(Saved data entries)
----------------------------------------

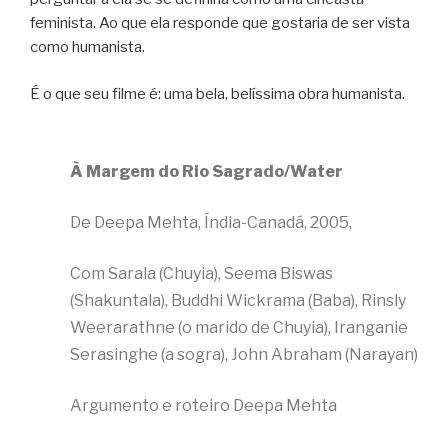
feminista. Ao que ela responde que gostaria de ser vista
como humanista.
É o que seu filme é: uma bela, belíssima obra humanista.
À Margem do Rio Sagrado/Water
De Deepa Mehta, Índia-Canadá, 2005,
Com Sarala (Chuyia), Seema Biswas
(Shakuntala), Buddhi Wickrama (Baba), Rinsly
Weerarathne (o marido de Chuyia), Iranganie
Serasinghe (a sogra), John Abraham (Narayan)
Argumento e roteiro Deepa Mehta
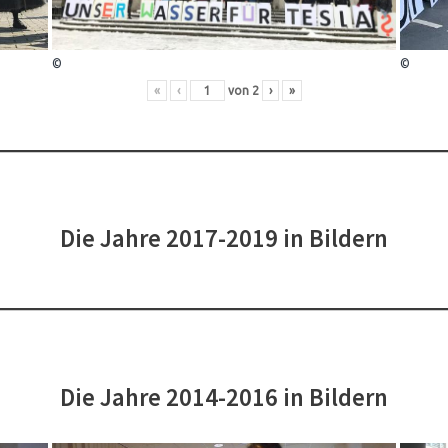
©
©
«
‹
von
2
›
»
Die Jahre 2017-2019 in Bildern
Die Jahre 2014-2016 in Bildern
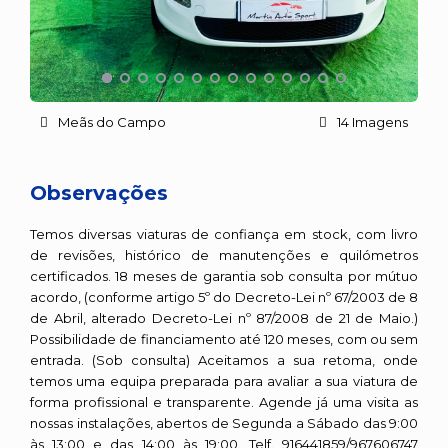
Meãs do Campo
14 Imagens
Observações
Temos diversas viaturas de confiança em stock, com livro
de revisões, histórico de manutenções e quilómetros
certificados. 18 meses de garantia sob consulta por mútuo
acordo, (conforme artigo 5º do Decreto-Lei nº 67/2003 de 8
de Abril, alterado Decreto-Lei nº 87/2008 de 21 de Maio.)
Possibilidade de financiamento até 120 meses, com ou sem
entrada. (Sob consulta) Aceitamos a sua retoma, onde
temos uma equipa preparada para avaliar a sua viatura de
forma profissional e transparente. Agende já uma visita as
nossas instalações, abertos de Segunda a Sábado das 9:00
às 13:00 e das 14:00 às 19:00. Telf. 916441859/967606747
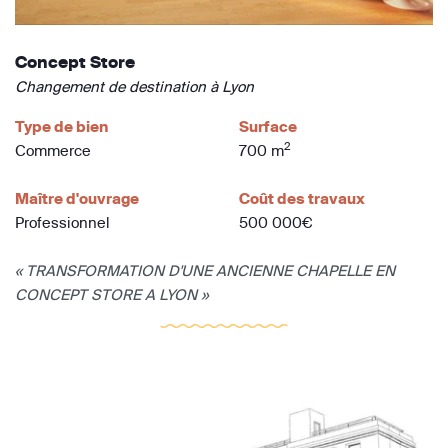
Concept Store
Changement de destination à Lyon
Type de bien
Surface
2
Commerce
700 m
Maître d'ouvrage
Coût des travaux
Professionnel
500 000€
« TRANSFORMATION D'UNE ANCIENNE CHAPELLE EN
CONCEPT STORE A LYON »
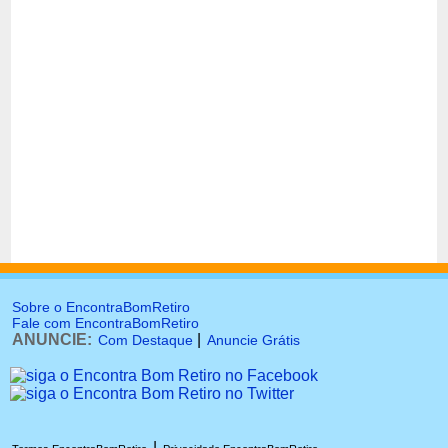
Sobre o EncontraBomRetiro
Fale com EncontraBomRetiro
ANUNCIE:
|
Com Destaque
Anuncie Grátis
|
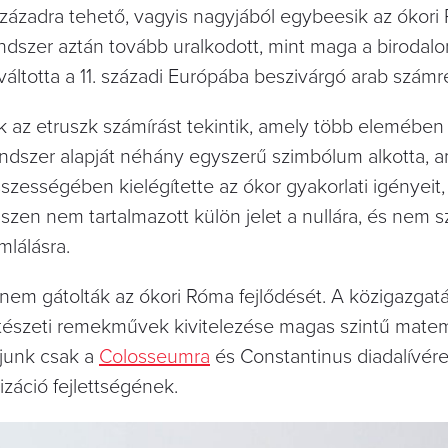
. századra tehető, vagyis nagyjából egybeesik az ókor
dszer aztán tovább uralkodott, mint maga a birodal
áltotta a 11. századi Európába beszivárgó arab számr
k az etruszk számírást tekintik, amely több elemében
 rendszer alapját néhány egyszerű szimbólum alkotta, 
szességében kielégítette az ókor gyakorlati igényeit,
zen nem tartalmazott külön jelet a nullára, és nem sz
mlálásra.
nem gátolták az ókori Róma fejlődését. A közigazgatá
tészeti remekművek kivitelezése magas szintű matem
ljunk csak a
Colosseumra
és Constantinus diadalívér
lizáció fejlettségének.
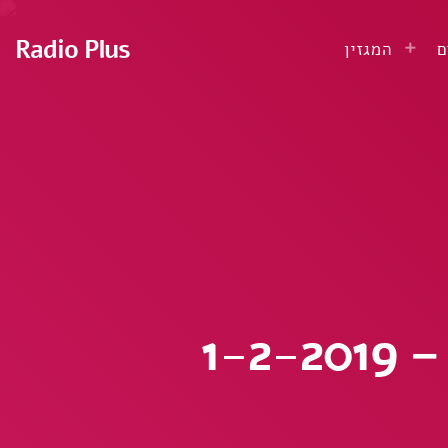
Radio Plus
ם
המגזין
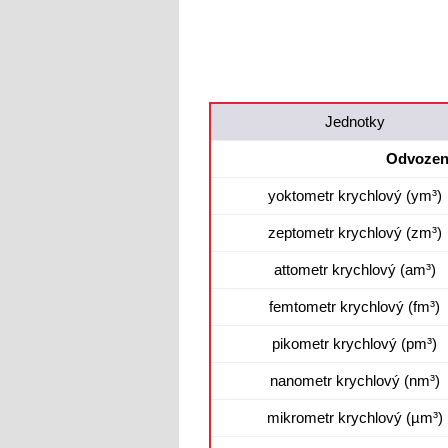
Jednotky
Odvozená
yoktometr krychlový (ym³)
zeptometr krychlový (zm³)
attometr krychlový (am³)
femtometr krychlový (fm³)
pikometr krychlový (pm³)
nanometr krychlový (nm³)
mikrometr krychlový (µm³)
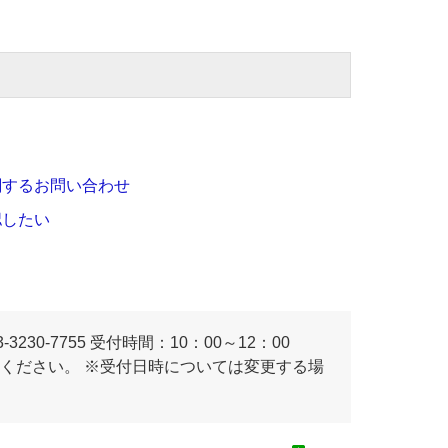
関するお問い合わせ
認したい
230-7755 受付時間：10：00～12：00
連絡ください。 ※受付日時については変更する場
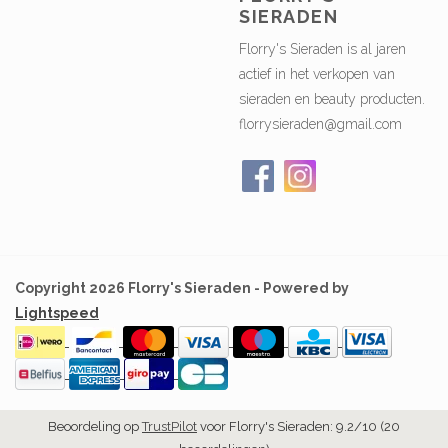
SIERADEN
Florry's Sieraden is al jaren
actief in het verkopen van
sieraden en beauty producten.
florrysieraden@gmail.com
Copyright 2026 Florry's Sieraden - Powered by
Lightspeed
Beoordeling op
TrustPilot
voor Florry's Sieraden: 9.2/10 (20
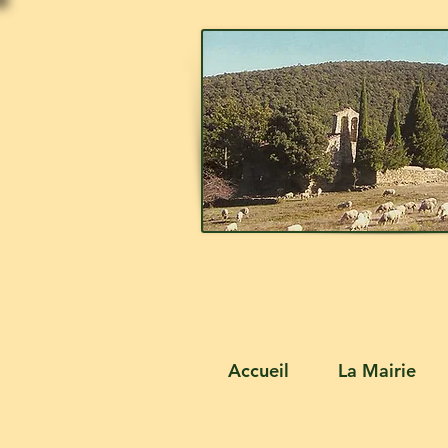
Accueil
La Mairie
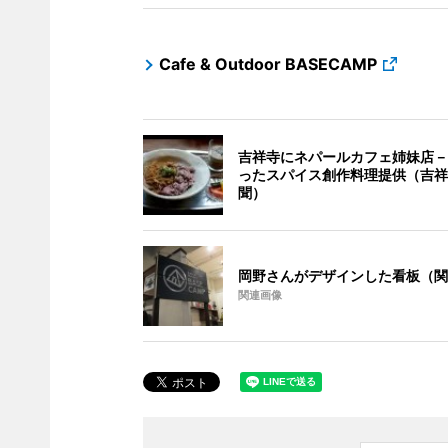
Cafe & Outdoor BASECAMP
吉祥寺にネパールカフェ姉妹店－
ったスパイス創作料理提供（吉祥
聞）
岡野さんがデザインした看板（関
関連画像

----------------------------------------

## PROBLEM STATEMENT
Please count the lines in the data above that contain the string "meses", treating uppercase and lowercase as different. Reply with the number only.

## RESPONSE FOR THIS EXERCISE
2